-------- Provided data --------

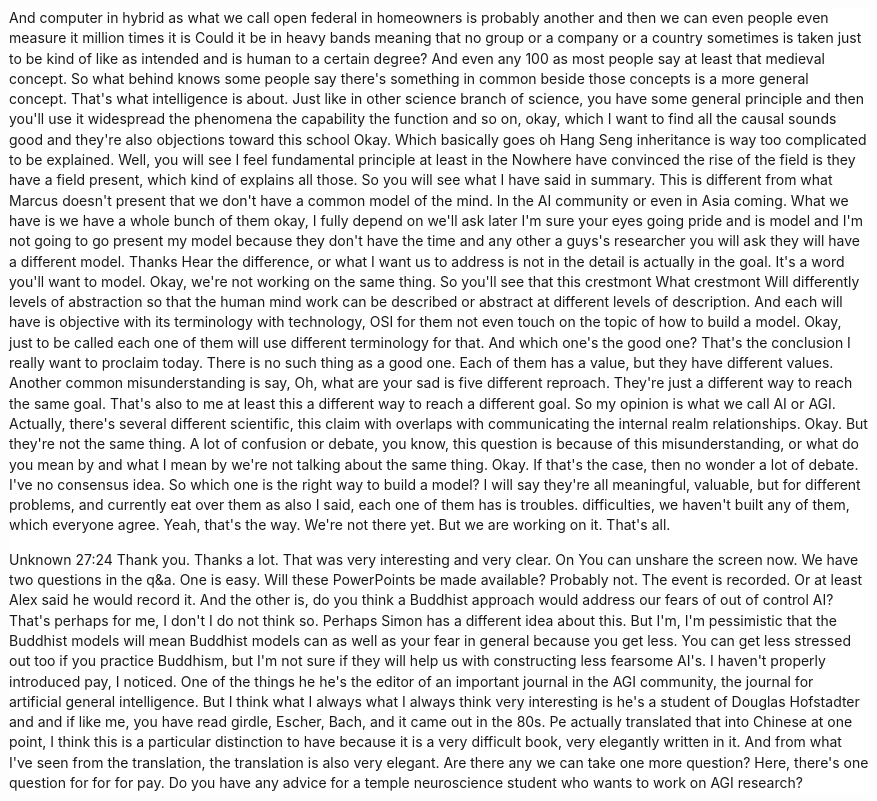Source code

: And computer in hybrid as what we call open federal in homeowners is probably another and then we can even people even measure it million times it is Could it be in heavy bands meaning that no group or a company or a country sometimes is taken just to be kind of like as intended and is human to a certain degree? And even any 100 as most people say at least that medieval concept. So what behind knows some people say there's something in common beside those concepts is a more general concept. That's what intelligence is about. Just like in other science branch of science, you have some general principle and then you'll use it widespread the phenomena the capability the function and so on, okay, which I want to find all the causal sounds good and they're also objections toward this school Okay. Which basically goes oh Hang Seng inheritance is way too complicated to be explained. Well, you will see I feel fundamental principle at least in the Nowhere have convinced the rise of the field is they have a field present, which kind of explains all those. So you will see what I have said in summary. This is different from what Marcus doesn't present that we don't have a common model of the mind. In the AI community or even in Asia coming. What we have is we have a whole bunch of them okay, I fully depend on we'll ask later I'm sure your eyes going pride and is model and I'm not going to go present my model because they don't have the time and any other a guys's researcher you will ask they will have a different model. Thanks Hear the difference, or what I want us to address is not in the detail is actually in the goal. It's a word you'll want to model. Okay, we're not working on the same thing. So you'll see that this crestmont What crestmont Will differently levels of abstraction so that the human mind work can be described or abstract at different levels of description. And each will have is objective with its terminology with technology, OSI for them not even touch on the topic of how to build a model. Okay, just to be called each one of them will use different terminology for that. And which one's the good one? That's the conclusion I really want to proclaim today. There is no such thing as a good one. Each of them has a value, but they have different values. Another common misunderstanding is say, Oh, what are your sad is five different reproach. They're just a different way to reach the same goal. That's also to me at least this a different way to reach a different goal. So my opinion is what we call AI or AGI. Actually, there's several different scientific, this claim with overlaps with communicating the internal realm relationships. Okay. But they're not the same thing. A lot of confusion or debate, you know, this question is because of this misunderstanding, or what do you mean by and what I mean by we're not talking about the same thing. Okay. If that's the case, then no wonder a lot of debate. I've no consensus idea. So which one is the right way to build a model? I will say they're all meaningful, valuable, but for different problems, and currently eat over them as also I said, each one of them has is troubles. difficulties, we haven't built any of them, which everyone agree. Yeah, that's the way. We're not there yet. But we are working on it. That's all.

Unknown 27:24
Thank you. Thanks a lot. That was very interesting and very clear. On You can unshare the screen now. We have two questions in the q&a. One is easy. Will these PowerPoints be made available? Probably not. The event is recorded. Or at least Alex said he would record it. And the other is, do you think a Buddhist approach would address our fears of out of control AI? That's perhaps for me, I don't I do not think so. Perhaps Simon has a different idea about this. But I'm, I'm pessimistic that the Buddhist models will mean Buddhist models can as well as your fear in general because you get less. You can get less stressed out too if you practice Buddhism, but I'm not sure if they will help us with constructing less fearsome AI's. I haven't properly introduced pay, I noticed. One of the things he he's the editor of an important journal in the AGI community, the journal for artificial general intelligence. But I think what I always what I always think very interesting is he's a student of Douglas Hofstadter and and if like me, you have read girdle, Escher, Bach, and it came out in the 80s. Pe actually translated that into Chinese at one point, I think this is a particular distinction to have because it is a very difficult book, very elegantly written in it. And from what I've seen from the translation, the translation is also very elegant. Are there any we can take one more question? Here, there's one question for for for pay. Do you have any advice for a temple neuroscience student who wants to work on AGI research?
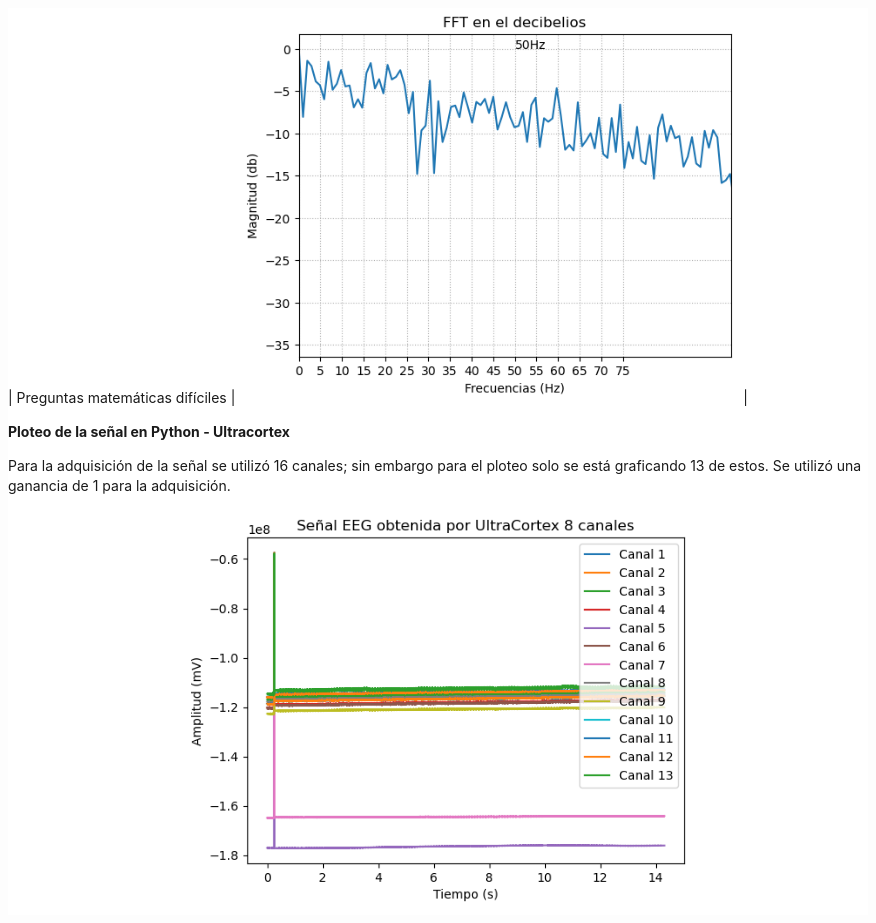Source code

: | Preguntas matemáticas difíciles | <img src="resultados/fftMATEdif.png" alt="reposo1" style="width:500px;">  |


**Ploteo de la señal en Python - Ultracortex**

Para la adquisición de la señal se utilizó 16 canales; sin embargo para el ploteo solo se está graficando 13 de estos. Se utilizó una ganancia de 1 para la adquisición.


 <p align="center">
    <img src="resultados/ultracortex.png" alt="ultracortex" style="width:510px;">
</p>
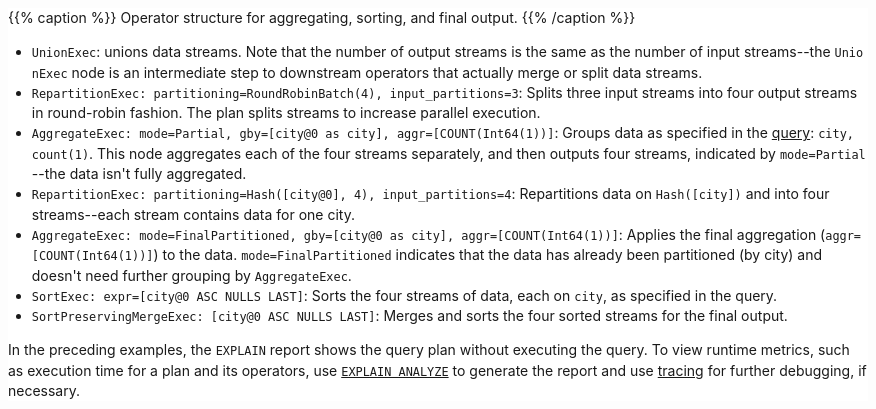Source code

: {{% caption %}}
Operator structure for aggregating, sorting, and final output.
{{% /caption %}}

- `UnionExec`: unions data streams. Note that the number of output streams is the same as the number of input streams--the `UnionExec` node is an intermediate step to downstream operators that actually merge or split data streams.
- `RepartitionExec: partitioning=RoundRobinBatch(4), input_partitions=3`: Splits three input streams into four output streams in round-robin fashion. The plan splits streams to increase parallel execution.
- `AggregateExec: mode=Partial, gby=[city@0 as city], aggr=[COUNT(Int64(1))]`:  Groups data as specified in the [query](#sample-query): `city, count(1)`.
  This node aggregates each of the four streams separately, and then outputs four streams, indicated by `mode=Partial`--the data isn't fully aggregated.
- `RepartitionExec: partitioning=Hash([city@0], 4), input_partitions=4`: Repartitions data on `Hash([city])` and into four streams--each stream contains data for one city.
- `AggregateExec: mode=FinalPartitioned, gby=[city@0 as city], aggr=[COUNT(Int64(1))]`: Applies the final aggregation (`aggr=[COUNT(Int64(1))]`) to the data. `mode=FinalPartitioned` indicates that the data has already been partitioned (by city) and doesn't need further grouping by `AggregateExec`.
- `SortExec: expr=[city@0 ASC NULLS LAST]`: Sorts the four streams of data, each on `city`, as specified in the query.
- `SortPreservingMergeExec: [city@0 ASC NULLS LAST]`: Merges and sorts the four sorted streams for the final output.

In the preceding examples, the `EXPLAIN` report shows the query plan without executing the query.
To view runtime metrics, such as execution time for a plan and its operators, use [`EXPLAIN ANALYZE`](/influxdb/clustered/reference/sql/explain/#explain-analyze) to generate the report and use [tracing](/influxdb/clustered/query-data/optimize-queries/#enable-trace-logging) for further debugging, if necessary.
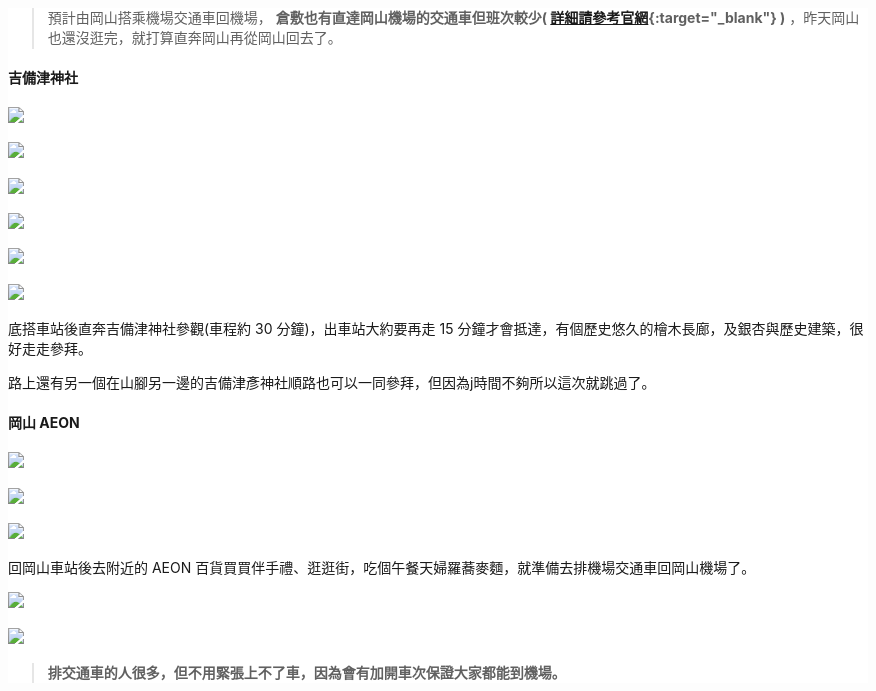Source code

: 
> 預計由岡山搭乘機場交通車回機場， **倉敷也有直達岡山機場的交通車但班次較少\( [詳細請參考官網](https://www.okayama-airport.org/tw/access/bus){:target="_blank"} \)** ，昨天岡山也還沒逛完，就打算直奔岡山再從岡山回去了。 




#### 吉備津神社


![](/assets/31b9b3a63abc/1*kxqSXDcfqv7tu5hxVFCRVg.jpeg)



![](/assets/31b9b3a63abc/1*0xcVFXMOHrhMQcIbGUB93w.jpeg)



![](/assets/31b9b3a63abc/1*Jzs0svpw0JqER3mza8hMLg.jpeg)



![](/assets/31b9b3a63abc/1*MIwvETRY8WjrSxYhZkjVOA.jpeg)



![](/assets/31b9b3a63abc/1*UOQxyzQYkY7xldXfTmh-dA.jpeg)



![](/assets/31b9b3a63abc/1*U77ZXlz-x3-e-HtTLAWCeg.jpeg)


底搭車站後直奔吉備津神社參觀\(車程約 30 分鐘\)，出車站大約要再走 15 分鐘才會抵達，有個歷史悠久的檜木長廊，及銀杏與歷史建築，很好走走參拜。

路上還有另一個在山腳另一邊的吉備津彥神社順路也可以一同參拜，但因為j時間不夠所以這次就跳過了。
#### 岡山 AEON


![](/assets/31b9b3a63abc/1*3IYXW1HHV8srIHTuJBdMRw.jpeg)



![](/assets/31b9b3a63abc/1*bykuAeRM2sLnRScqhlwBWQ.jpeg)



![](/assets/31b9b3a63abc/1*ckSyNw4EkKDtUODyWDHR2Q.jpeg)


回岡山車站後去附近的 AEON 百貨買買伴手禮、逛逛街，吃個午餐天婦羅蕎麥麵，就準備去排機場交通車回岡山機場了。


![](/assets/31b9b3a63abc/1*CAALyqb2A1jEQnURiQF3mQ.png)



![](/assets/31b9b3a63abc/1*fJNiCtsSsRnjPOvSzN2Oig.jpeg)



> **排交通車的人很多，但不用緊張上不了車，因為會有加開車次保證大家都能到機場。** 
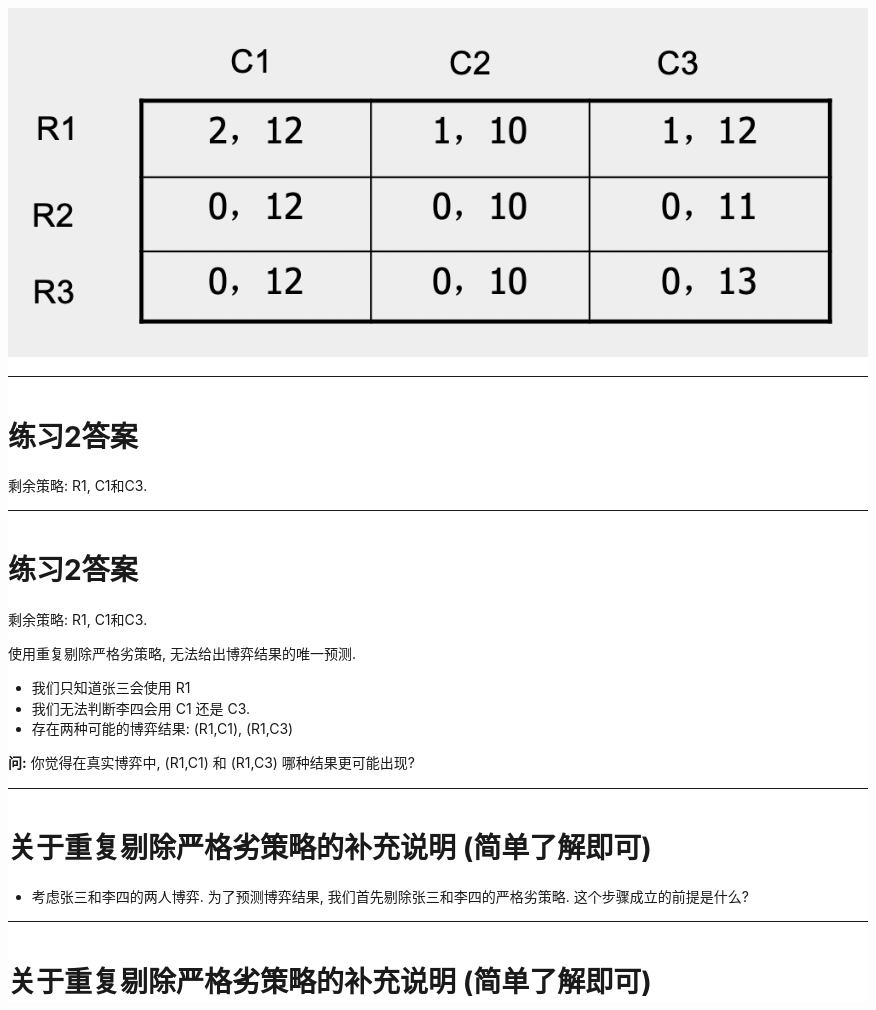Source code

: ![alt text](image-1.png)

---

# 练习2答案

剩余策略: R1, C1和C3.

---

# 练习2答案

剩余策略: R1, C1和C3.


使用重复剔除严格劣策略, 无法给出博弈结果的唯一预测.
- 我们只知道张三会使用 R1
- 我们无法判断李四会用 C1 还是 C3.
- 存在两种可能的博弈结果: (R1,C1), (R1,C3)

**问:** 你觉得在真实博弈中, (R1,C1) 和 (R1,C3) 哪种结果更可能出现?

---

# 关于重复剔除严格劣策略的补充说明 (简单了解即可)

- 考虑张三和李四的两人博弈. 为了预测博弈结果, 
我们首先剔除张三和李四的严格劣策略. 这个步骤成立的前提是什么?


---

# 关于重复剔除严格劣策略的补充说明 (简单了解即可)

--------

→ Task brief
Reproduce verbatim only the segment of the listing bounded by the line containing "mode=Partial, gby=[city@0 as" and the line containing "for one city.", with both boundary lines included.

→ Worked solution
- `AggregateExec: mode=Partial, gby=[city@0 as city], aggr=[COUNT(Int64(1))]`:  Groups data as specified in the [query](#sample-query): `city, count(1)`.
  This node aggregates each of the four streams separately, and then outputs four streams, indicated by `mode=Partial`--the data isn't fully aggregated.
- `RepartitionExec: partitioning=Hash([city@0], 4), input_partitions=4`: Repartitions data on `Hash([city])` and into four streams--each stream contains data for one city.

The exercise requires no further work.